Harry remembered it clearly. The closest he'd gotten was to stand up at the top of it for a half hour one day. His buddies had been silent on that one: no cheering, no jokes. Not even impatience. He stood there, and then the clouds started to move down, and the light got flat, and it started snowing hard, and someone said they could get whited out pretty easily. He finally did the next chute over, and they'd skied home without much talk. He'd always felt he could have done it if he'd taken that first step, but there was no payday in it; just a nasty, dangerous little chute that maybe forty people in the world knew about.

He shook the memory off. “This one of Jimmie's ideas?” he asked.

“Sort of,” his son muttered. “And mine, too.”

“Have you thought about the avalanche hazard?”

“Jimmie says it's self-controlling.”

He swung his head back and forth, irritated. “Let me tell you something about Jimmie: he's the kind of friend who'll get you killed. It's all fun and it's all cool and
rah rah, let's go for it, boys,
and then somebody's lying there with a broken femur and all Jimmie can do is say, ‘Oops! Sorry, dude!' I've seen plenty of guys like Jimmie. Who else is in on this?”
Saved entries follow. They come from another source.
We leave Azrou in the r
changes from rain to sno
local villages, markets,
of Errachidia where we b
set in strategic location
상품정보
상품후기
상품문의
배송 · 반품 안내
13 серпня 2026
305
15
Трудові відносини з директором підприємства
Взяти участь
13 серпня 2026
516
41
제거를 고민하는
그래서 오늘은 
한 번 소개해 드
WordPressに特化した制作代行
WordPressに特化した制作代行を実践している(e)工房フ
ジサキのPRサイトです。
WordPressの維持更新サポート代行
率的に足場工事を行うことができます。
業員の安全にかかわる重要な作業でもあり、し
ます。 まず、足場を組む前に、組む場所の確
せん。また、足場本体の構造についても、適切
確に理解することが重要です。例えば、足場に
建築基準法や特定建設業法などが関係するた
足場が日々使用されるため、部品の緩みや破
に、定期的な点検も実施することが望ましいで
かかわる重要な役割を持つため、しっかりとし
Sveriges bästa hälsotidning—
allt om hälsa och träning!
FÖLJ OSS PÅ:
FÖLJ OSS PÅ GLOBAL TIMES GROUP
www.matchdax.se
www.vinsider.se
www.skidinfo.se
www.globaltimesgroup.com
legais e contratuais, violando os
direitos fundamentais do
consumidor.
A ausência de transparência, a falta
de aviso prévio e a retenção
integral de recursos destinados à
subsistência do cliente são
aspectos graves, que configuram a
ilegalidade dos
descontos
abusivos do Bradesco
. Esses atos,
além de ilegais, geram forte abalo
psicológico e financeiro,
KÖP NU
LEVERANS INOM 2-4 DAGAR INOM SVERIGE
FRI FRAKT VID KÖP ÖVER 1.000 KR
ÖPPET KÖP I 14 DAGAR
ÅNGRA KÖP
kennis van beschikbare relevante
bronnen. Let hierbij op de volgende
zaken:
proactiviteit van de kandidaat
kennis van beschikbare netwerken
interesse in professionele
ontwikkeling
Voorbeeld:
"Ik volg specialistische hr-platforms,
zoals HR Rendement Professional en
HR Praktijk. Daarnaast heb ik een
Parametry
Jarrod looked to the side and frowned, reciting the usual crew. They'd all been on boards since they were toddlers. TJ, a wiry little ski-racer whose father had been Jarrod's dentist, and Brandon, a Filipino kid who had started selling his pictures to magazines. Lucas, a low-key, polite boy who said little but had taken a wilderness EMT course and would be the one with the radios and the first-aid kit. If Lucas was with them, there'd probably be a degree of good sense exercised.